> TO DO
1/ Answer these about the news roundup:
(a) According to the unnamed airline exec quoted by NYT, why do people book away?
(b) In what year was the security clearinghouse set up?
(c) What term does Google report a record number of users searching for?
2/ Write out the stretch of the news roundup from "U.S. SECURITY SCREW-UP" through "their act together." again, switching "weep" to "wince".

*** Opening TEXT ***

Posted at 11:55 PM | Permalink | Comments (7)
My images of the decade. * Gus' images of the decade.
The "public option" will die because it was mislabelled. (Slate)
BLOODBATH IN AFGHANISTAN
BOMBS, IED, KILL 13 AMERICANS AND CANADIANS
U.S. AIRLINES FEAR POST-ATTEMPTED ATTACK DOWNTURN IN TRAFFIC | Still more security hassles. Airline industry already heading into another money-losing year, after losses almost every year this decade. Now comes still more elaborate passenger screening, three-hour delays to board planes. It's not fear of attacks, but annoyance with security hassles, that will drive traffic away. “I don’t think people book away because of fear,” an unnamed airline exec tells NYT yesterday. “I think they book away because of inconvenience. If it means three hours in line at an airport, they aren’t going to take their trips.” U.S.airline CEOs fear encore of post-9/11 drop in traffic. * Canadian travelers, by contrast, are sanguine. Travelers are intrepid, says Canadian travel agent, and will take that sunspot vacation hell or high water * Obama pressed to have U.S. emulate Holland - point of departure for would-be Christmas Day bomber - and Nigeria, bomber's native country, in imposing full-body scanner use at America's 500-plus airports.
U.S. SECURITY SCREW-UP | As with 9/11, lots of advance warning, failure to connect dots. NYT reports in detail on numerous security and intel agencies with heads-up about would-be Detroit aircraft bomber, scraps of information here and there adding up to trouble - but no one, including the security clearinghouse set up for this very purpose in 2004 - tut all the info together. Read this and weep. There'd be no need for elaborate screening of the 99.99% of passengers posing zero threat if the army of intel agencies could get their act together.
INFLATION SCARE | U.S. businesses and consumers equally fear curse of inflation. Raft of recent surveys show that expectations of high inflation once recession ebbs is widespread. Based on fears of consequences of U.S. spending on stimulus and cost of restoring bank stability. Goldbugs, for whom gold is the classic inflation hedge, are feasting on prospect of runaway inflation. Google reports record number of users doing searches on "hyper-inflation." My conviction is that this is an over-reaction. Boom in infrastructure spending - on new N.A. power grid and high-speed passenger train network, among other necessary work - will create next economic boom, generating income-tax revenues to eradicate the admittedly scary, record $1.2 trillion U.S, current-year deficit. Also, the trillions provided by Fed and other central bankers to rescue financial institutions are loans, many already paid back (with a profit!), and guarantees have not been called. The stimulus, spent on alternative-energy R&D, retrofitting homes of offices for better fuel efficiency, replacing Civil War-era schoolhouses, and modernizing highways and bridges - will create tax-paying jobs in short- to medium-term and in long run make 21st century America more productive and globally competitive.

*** Closing TEXT ***
*** Opening SOURCE DATA ***

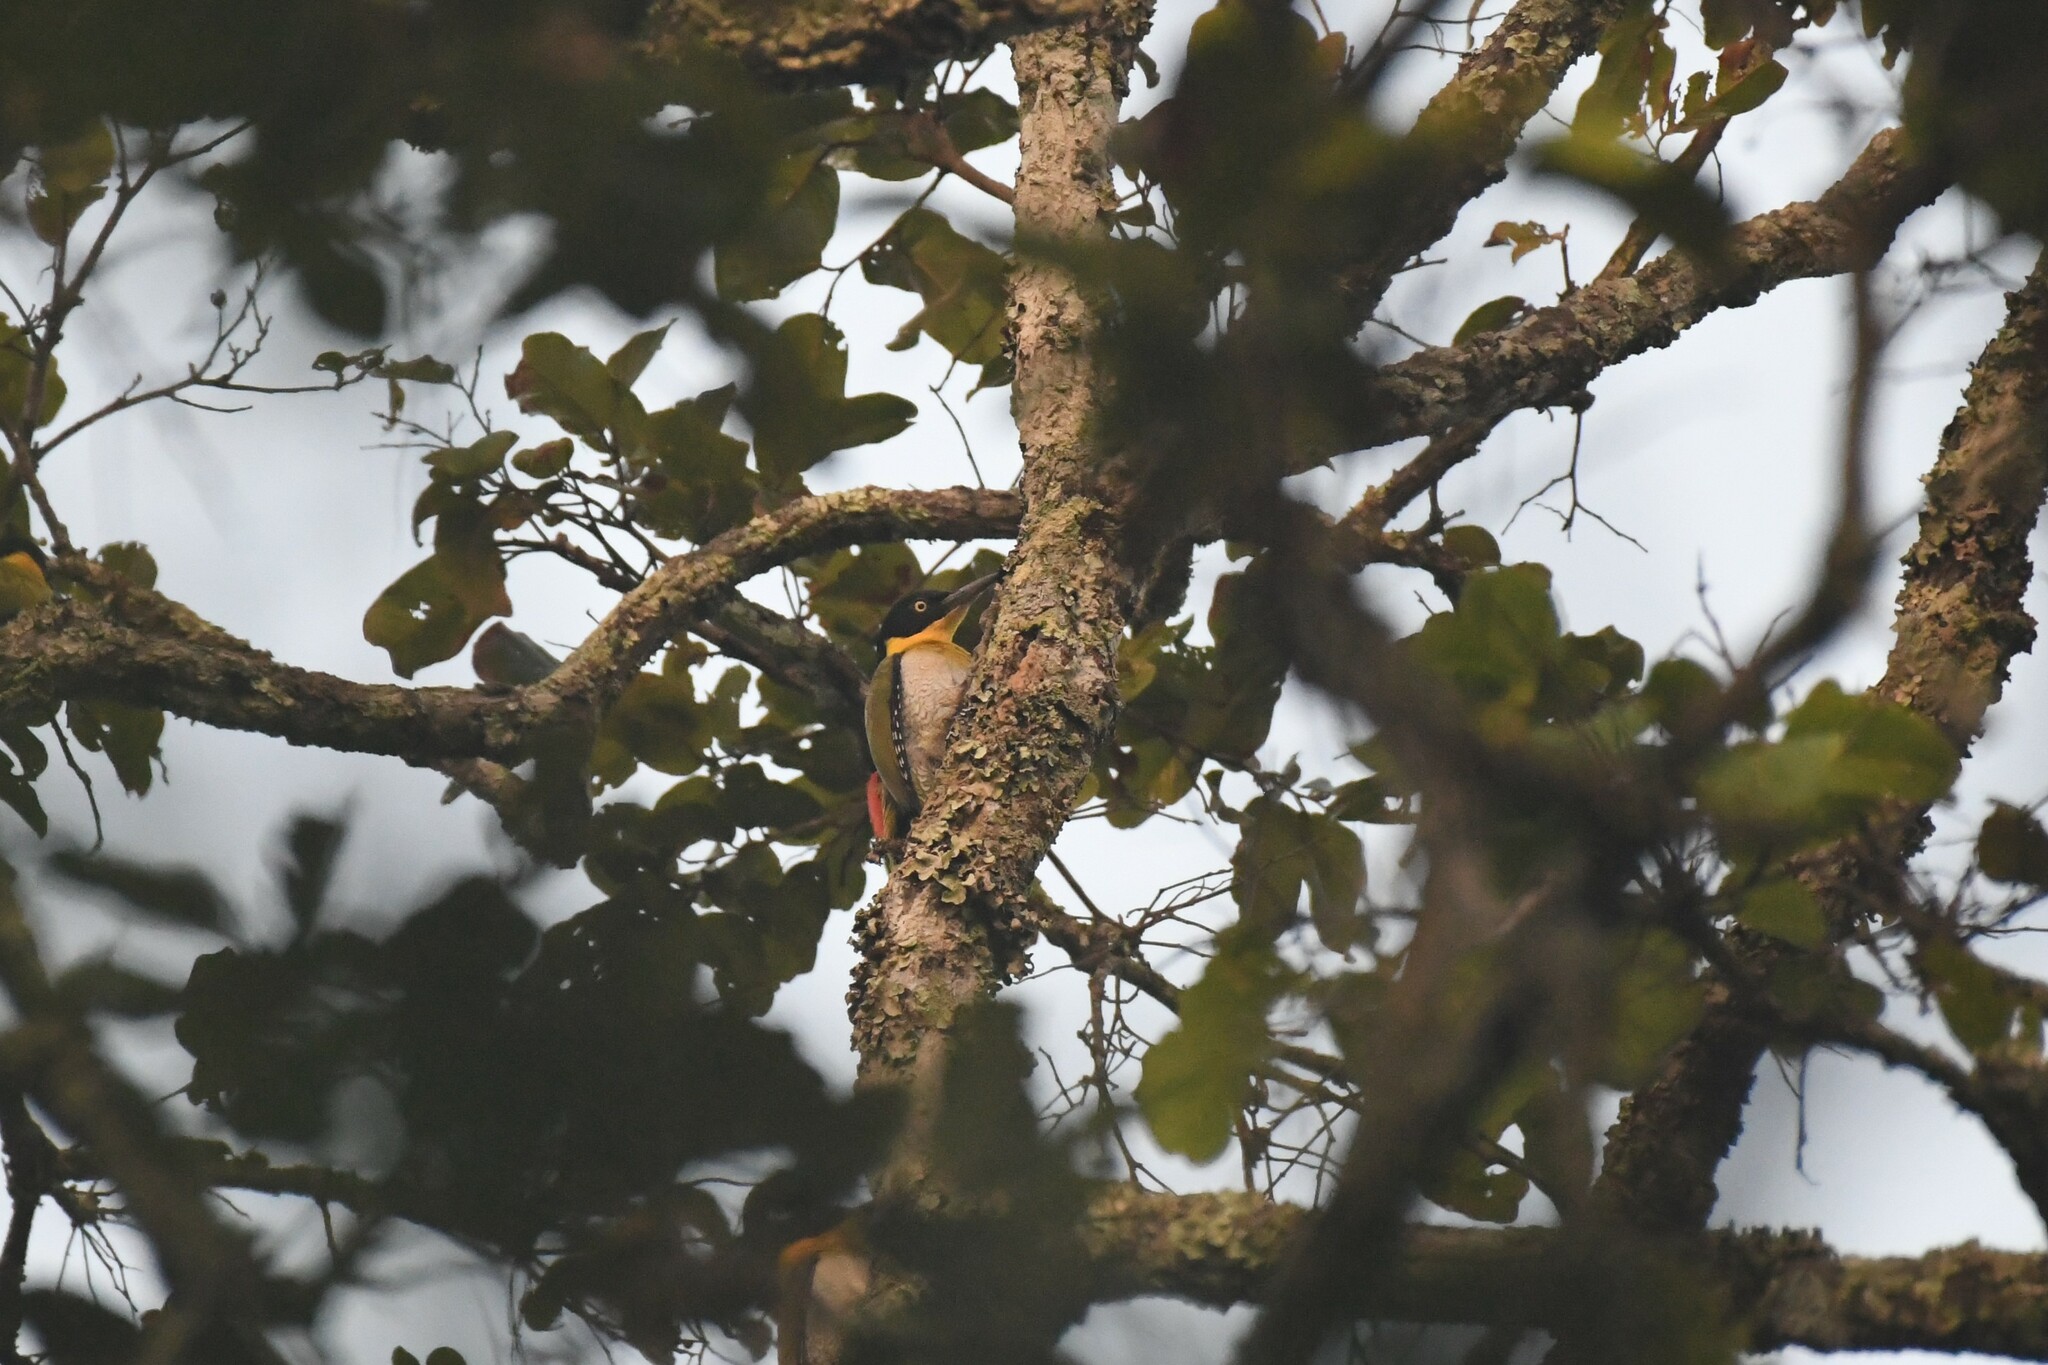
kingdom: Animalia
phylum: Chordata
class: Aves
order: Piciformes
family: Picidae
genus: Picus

*** Closing SOURCE DATA ***
*** Opening SOURCE DATA ***

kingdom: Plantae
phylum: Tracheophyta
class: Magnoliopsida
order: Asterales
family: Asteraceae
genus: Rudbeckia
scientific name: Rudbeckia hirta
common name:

*** Closing SOURCE DATA ***

> EXPECTED OUTPUTS
1/
(a) Because of inconvenience.
(b) 2004.
(c) "hyper-inflation."

2/
U.S. SECURITY SCREW-UP | As with 9/11, lots of advance warning, failure to connect dots. NYT reports in detail on numerous security and intel agencies with heads-up about would-be Detroit aircraft bomber, scraps of information here and there adding up to trouble - but no one, including the security clearinghouse set up for this very purpose in 2004 - tut all the info together. Read this and wince. There'd be no need for elaborate screening of the 99.99% of passengers posing zero threat if the army of intel agencies could get their act together.